Most critical services companies are struggling to secure their industrial internet of things (IIoT)/operational technology (OT) systems and acknowledge the need to invest more heavily in these areas, said a report from OT security company Barracuda Networks this week.
The firm surveyed 800 senior IT managers, senior IT security managers, and project managers responsible for IIoT/IoT security projects from a range of industries, including agriculture, biotechnology, construction, energy, government, healthcare and manufacturing.
The impetus for IIoT security is increasing as governments warn about threats against critical infrastructure from Russia.
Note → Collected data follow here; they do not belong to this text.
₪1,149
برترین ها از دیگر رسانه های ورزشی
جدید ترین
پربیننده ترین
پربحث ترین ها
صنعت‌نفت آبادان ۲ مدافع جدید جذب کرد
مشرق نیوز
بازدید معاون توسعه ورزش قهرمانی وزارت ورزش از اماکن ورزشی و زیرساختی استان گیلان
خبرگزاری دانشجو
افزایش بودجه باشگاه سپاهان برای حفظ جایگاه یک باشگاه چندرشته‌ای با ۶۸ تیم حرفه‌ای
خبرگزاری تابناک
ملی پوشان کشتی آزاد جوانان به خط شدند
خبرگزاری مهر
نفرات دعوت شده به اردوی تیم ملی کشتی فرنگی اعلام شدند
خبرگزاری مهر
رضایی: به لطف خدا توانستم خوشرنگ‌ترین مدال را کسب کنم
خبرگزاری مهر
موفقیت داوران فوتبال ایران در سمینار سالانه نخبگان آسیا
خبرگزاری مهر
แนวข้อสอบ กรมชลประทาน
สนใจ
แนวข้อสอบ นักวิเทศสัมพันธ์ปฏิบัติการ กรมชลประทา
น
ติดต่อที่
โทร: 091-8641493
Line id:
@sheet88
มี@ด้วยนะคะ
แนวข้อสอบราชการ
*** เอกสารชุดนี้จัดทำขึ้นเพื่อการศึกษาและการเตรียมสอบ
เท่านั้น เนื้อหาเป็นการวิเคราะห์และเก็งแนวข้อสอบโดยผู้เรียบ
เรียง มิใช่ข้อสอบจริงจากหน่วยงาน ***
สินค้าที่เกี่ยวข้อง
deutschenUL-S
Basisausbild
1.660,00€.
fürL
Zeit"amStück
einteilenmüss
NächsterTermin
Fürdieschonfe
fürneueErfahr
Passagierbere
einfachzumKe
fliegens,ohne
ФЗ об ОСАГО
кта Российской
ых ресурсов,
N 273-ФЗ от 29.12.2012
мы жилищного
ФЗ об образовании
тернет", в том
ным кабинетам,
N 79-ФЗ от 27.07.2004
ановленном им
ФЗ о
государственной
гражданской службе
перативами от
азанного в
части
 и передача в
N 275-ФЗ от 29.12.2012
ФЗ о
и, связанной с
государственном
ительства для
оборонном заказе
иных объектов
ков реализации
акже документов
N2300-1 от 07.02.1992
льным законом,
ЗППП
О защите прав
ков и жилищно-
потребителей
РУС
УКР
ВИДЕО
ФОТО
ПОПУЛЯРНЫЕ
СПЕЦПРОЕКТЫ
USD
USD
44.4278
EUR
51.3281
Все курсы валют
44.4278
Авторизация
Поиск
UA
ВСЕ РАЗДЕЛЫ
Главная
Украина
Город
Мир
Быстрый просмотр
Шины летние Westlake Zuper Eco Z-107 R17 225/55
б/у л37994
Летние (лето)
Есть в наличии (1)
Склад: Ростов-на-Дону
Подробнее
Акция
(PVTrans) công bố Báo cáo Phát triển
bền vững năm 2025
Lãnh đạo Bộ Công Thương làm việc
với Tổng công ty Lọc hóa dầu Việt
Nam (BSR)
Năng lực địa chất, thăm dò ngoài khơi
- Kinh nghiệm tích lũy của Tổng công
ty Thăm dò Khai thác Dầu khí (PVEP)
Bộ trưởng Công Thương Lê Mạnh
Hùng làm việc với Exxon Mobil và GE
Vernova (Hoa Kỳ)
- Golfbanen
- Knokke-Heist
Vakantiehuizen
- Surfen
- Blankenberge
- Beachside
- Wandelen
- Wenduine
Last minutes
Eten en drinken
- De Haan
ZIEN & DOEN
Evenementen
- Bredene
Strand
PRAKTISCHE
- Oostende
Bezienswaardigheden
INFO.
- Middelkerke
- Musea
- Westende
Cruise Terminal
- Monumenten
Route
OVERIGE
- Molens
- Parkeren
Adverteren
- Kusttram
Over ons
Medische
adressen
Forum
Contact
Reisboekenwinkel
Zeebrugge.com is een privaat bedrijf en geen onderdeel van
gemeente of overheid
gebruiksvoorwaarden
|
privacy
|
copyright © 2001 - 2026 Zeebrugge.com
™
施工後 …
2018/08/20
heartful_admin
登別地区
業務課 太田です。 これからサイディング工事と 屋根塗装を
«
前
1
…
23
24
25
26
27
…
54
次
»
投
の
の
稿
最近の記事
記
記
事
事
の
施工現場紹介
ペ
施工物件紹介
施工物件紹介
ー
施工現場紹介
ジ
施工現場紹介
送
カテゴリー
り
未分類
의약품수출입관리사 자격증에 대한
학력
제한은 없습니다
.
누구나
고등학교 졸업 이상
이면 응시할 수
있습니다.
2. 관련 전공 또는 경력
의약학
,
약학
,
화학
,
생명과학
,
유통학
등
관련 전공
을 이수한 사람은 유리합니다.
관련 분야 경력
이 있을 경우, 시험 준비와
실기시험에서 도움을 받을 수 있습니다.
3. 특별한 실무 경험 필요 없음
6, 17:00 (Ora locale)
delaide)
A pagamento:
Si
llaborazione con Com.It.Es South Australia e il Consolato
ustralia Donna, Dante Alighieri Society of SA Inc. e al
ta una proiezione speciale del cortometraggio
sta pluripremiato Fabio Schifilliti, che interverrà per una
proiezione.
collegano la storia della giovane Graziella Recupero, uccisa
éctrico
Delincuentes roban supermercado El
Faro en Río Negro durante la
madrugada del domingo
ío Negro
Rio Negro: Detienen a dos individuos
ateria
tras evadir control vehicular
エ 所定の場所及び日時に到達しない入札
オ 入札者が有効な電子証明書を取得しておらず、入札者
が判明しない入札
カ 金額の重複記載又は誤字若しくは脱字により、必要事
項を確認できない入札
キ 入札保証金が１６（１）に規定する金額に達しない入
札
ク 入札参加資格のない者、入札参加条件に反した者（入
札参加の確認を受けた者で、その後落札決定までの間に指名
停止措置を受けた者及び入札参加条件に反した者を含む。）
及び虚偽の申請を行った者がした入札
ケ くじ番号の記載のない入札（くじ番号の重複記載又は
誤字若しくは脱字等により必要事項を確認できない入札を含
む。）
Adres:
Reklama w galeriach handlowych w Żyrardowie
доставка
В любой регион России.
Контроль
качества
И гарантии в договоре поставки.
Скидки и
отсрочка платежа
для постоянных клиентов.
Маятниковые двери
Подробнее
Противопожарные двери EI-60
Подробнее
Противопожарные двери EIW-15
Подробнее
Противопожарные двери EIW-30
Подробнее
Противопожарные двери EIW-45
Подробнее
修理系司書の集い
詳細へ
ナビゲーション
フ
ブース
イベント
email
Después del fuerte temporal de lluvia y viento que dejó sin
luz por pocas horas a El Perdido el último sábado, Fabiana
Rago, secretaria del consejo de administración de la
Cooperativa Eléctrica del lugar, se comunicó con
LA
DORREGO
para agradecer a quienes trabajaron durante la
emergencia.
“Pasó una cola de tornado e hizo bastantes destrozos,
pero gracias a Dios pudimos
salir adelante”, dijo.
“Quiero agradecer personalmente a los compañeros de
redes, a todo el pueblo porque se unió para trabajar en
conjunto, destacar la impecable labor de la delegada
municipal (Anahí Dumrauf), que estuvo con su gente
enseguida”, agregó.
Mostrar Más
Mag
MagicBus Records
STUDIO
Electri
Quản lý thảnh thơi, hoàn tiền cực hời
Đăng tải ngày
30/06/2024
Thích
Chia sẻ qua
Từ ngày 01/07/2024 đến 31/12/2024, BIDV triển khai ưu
Companies are especially concerned about this current geopolitical situation, with 89% citing it as a factor.
Against this backdrop, 96% of respondents acknowledged the need to invest further in IIoT and OT security.
Barracuda’s State of Industrial Security 2022 report found that companies are running into problems when implementing IIoT/OT security projects, with 93% admitting failure. The biggest cause of failure was that technology took too long to implement, while expense was the second. Almost four in 10 companies also reported that no one in the organization had taken responsibility for the project.
The high failure rate doesn’t mean that these companies failed entirely at IIoT security, as there are often multiple such security projects in a single company. Overall, just under a third of companies had already implemented some IIoT/OT security projects, while 40% are currently completing at least one.
“The good news is attempts are being made and learned from to improve IoT/OT security,” commented Bud Broomhead, CEO at Viakoo. “Even if failed, projects help to show where an organization’s IoT/OT security barriers exist.”
More generally, 94% of organizations had experienced a security incident in the last 12 months. Almost nine in 10 of those that suffered an incident saw their operations affected for more than a day, while 23% were impacted for at least three days.
Web applications were the highest attack vector, at 42%, followed by the use of malicious external hardware or removable media like USB sticks, which affected 38% of respondents.